# Исходный текст
_ _ _ _
Кроме того, согласно воле Т. Грэшема, профессора должны быть холостыми и нигде не работать, чтобы посвящать все свои силы и время Грэшем-колледжу и нуждам лондонцев. Это пожелание также соответствовало регламенту университетов, сохранивших для профессоров безбрачие и после Реформации вплоть да конца XIX в.[567]
Этот порядок был средневековым рудиментом, когда все профессора имели сан священника, обязательно жили на территории университетов, благодаря чему студенты имели к ним практически круглосуточный доступ. Если Грэшем-профессора не выполняли этого условия, то должны были покинуть должность: «And my Will is, That none shall be chosen to read any of the said Lectures so long as he shall be Married, nor be suffered to read any of the said Lectures after that he shall be Married». Исключений из этого правила в XVII в. было немного – например, профессор теологии пресвитерианец Томас Хортон (1641–1661). Несмотря на вступление в брак в 1651 г., он сохранил за собой должность благодаря апелляции в парламентский комитет по реформированию университетов и заступничеству Т. Кромвеля.Совместное проживание предоставило Грэшем-комитету возможность регламентировать повседневные расходы грэшемцев. Устав предписывал иметь общий стол, на который они должны делать ежемесячные взносы. Это должно было уберечь профессуру от излишеств, экономило средства на оплату кухарки и послужило предпосылкой для создания академической общности. Но и это правило своим истоком имело университетские уставы, которые предписывали студентам и профессорам совместный обед. Гостей рекомендовалось кормить за общим столом не более трех раз в месяц. Если профессор по болезни не мог принимать участие в общих застольях, то взнос не платил и уведомлял об этом письменно. Нужно отметить, что вследствие этих предписаний данная социальная общность приобретала монашеский оттенок. Эти специфические отношения подтверждает высказывание первого профессора медицины Мэтью Гвина (1597–1607) в 9-й лекции, где он заверял, что «он и его братья» будут исполнять долг перед опекунами, внесшими дополнения к завещанию Т. Грэшема о регламенте колледжа. Ежедневные встречи за общим столом должны были способствовать формированию корпоративного единства, которое можно увидеть в солидарности первых профессоров, когда они отстаивали свои взгляды на устав колледжа.
_ _ _ _
# Список
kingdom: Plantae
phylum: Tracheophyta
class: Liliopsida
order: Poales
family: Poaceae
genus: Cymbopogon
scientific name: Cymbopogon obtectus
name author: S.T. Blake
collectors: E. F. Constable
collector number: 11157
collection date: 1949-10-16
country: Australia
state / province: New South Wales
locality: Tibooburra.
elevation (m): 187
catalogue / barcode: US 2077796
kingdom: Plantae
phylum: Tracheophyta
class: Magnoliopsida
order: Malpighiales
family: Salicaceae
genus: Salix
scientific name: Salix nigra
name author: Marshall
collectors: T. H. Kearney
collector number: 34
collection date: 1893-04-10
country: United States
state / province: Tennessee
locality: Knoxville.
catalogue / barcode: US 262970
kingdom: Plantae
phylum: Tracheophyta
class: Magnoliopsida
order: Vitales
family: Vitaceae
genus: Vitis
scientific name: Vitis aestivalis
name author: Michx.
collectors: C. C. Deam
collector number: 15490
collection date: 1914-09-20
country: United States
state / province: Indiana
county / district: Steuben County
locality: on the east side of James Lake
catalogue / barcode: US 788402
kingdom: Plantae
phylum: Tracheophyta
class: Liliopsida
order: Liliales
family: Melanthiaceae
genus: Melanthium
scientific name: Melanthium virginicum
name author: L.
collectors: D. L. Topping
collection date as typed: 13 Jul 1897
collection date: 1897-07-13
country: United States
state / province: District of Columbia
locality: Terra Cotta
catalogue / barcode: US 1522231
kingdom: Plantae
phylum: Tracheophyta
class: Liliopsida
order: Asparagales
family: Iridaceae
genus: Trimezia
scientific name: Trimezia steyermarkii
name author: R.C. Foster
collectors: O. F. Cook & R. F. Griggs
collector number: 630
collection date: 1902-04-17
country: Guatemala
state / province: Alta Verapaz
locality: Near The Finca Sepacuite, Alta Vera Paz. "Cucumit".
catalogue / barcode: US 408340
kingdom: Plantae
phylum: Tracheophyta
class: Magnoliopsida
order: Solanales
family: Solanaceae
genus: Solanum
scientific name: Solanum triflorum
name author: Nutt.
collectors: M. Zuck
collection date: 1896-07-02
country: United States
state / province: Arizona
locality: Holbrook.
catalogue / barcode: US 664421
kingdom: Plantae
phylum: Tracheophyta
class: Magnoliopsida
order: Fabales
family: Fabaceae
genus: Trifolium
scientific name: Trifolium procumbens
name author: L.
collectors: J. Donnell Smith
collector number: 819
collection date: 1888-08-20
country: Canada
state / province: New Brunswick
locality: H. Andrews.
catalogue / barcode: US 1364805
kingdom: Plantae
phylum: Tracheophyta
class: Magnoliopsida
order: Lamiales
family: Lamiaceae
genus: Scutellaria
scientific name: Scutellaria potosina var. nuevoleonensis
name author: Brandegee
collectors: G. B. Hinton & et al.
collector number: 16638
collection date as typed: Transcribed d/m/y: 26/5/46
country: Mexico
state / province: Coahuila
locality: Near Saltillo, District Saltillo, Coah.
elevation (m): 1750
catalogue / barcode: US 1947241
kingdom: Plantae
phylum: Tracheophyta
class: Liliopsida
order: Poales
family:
_ _ _ _
# Цель задания
Допишите текст о профессорах Грэшем-колледжа, начав сразу после его последнего предложения.

# Ответ
Таким образом, Грэшем-профессор рассматривается как носитель знания, открытого и доступного для общества. Возможно, антиподом такого представления был ученый-алхимик. Способ саморепрезентации алхимического знания как тайного, доступного только для посвященных, изложенного темным метафорическим языком, притягивал, но чаще вызывал негативное отношение к алхимии, претендовавшей в XVI–XVII вв. на универсальное знание. Образ алхимика-шарлатана в английской поэзии появляется в «Кентерберийских рассказах» Дж. Чосера и «Алхимике» Б. Джонсона, где сатирически изображены претензии алхимика на истинное знание, недоступное профанам, тогда как на самом деле он мошенник, вытягивающий деньги из жаждущих обогатиться, доверчивых и любопытных.
Тем не менее различали истинных алхимиков (Альберт Великий), проходимцев и алхимиков, связанных с черной магией (доктор Фаустус у К. Марло), но всех их объединяло убеждение в своем владении тайнами, под покров которых могут проникнуть только избранные. Средневековые алхимики пользовались покровительством монархов и социально-политической элиты, увлеченной идеей поиска философского камня, но их научные изыскания были недоступны для общества. Появление в XVI в. экспериментальной медицины и математики положило начало изменению публичного статуса ученого, поскольку он открыто демонстрировал перепроверяемое новое знание. Но на восприятие обществом ученого-естествоиспытателя вплоть до XVIII в. накладывалось подозрение в занятиях алхимией, причем вполне обоснованное, поскольку многие натурфилософы (среди них были Р. Хук, И. Ньютон и др.) проводили алхимические эксперименты. Так формируется совершенно новое представление о социальной нише ученого, которое принципиально отличалось от архаической эпистемы традиционного общества «знание-власть», где знание не было доступно социальному большинству.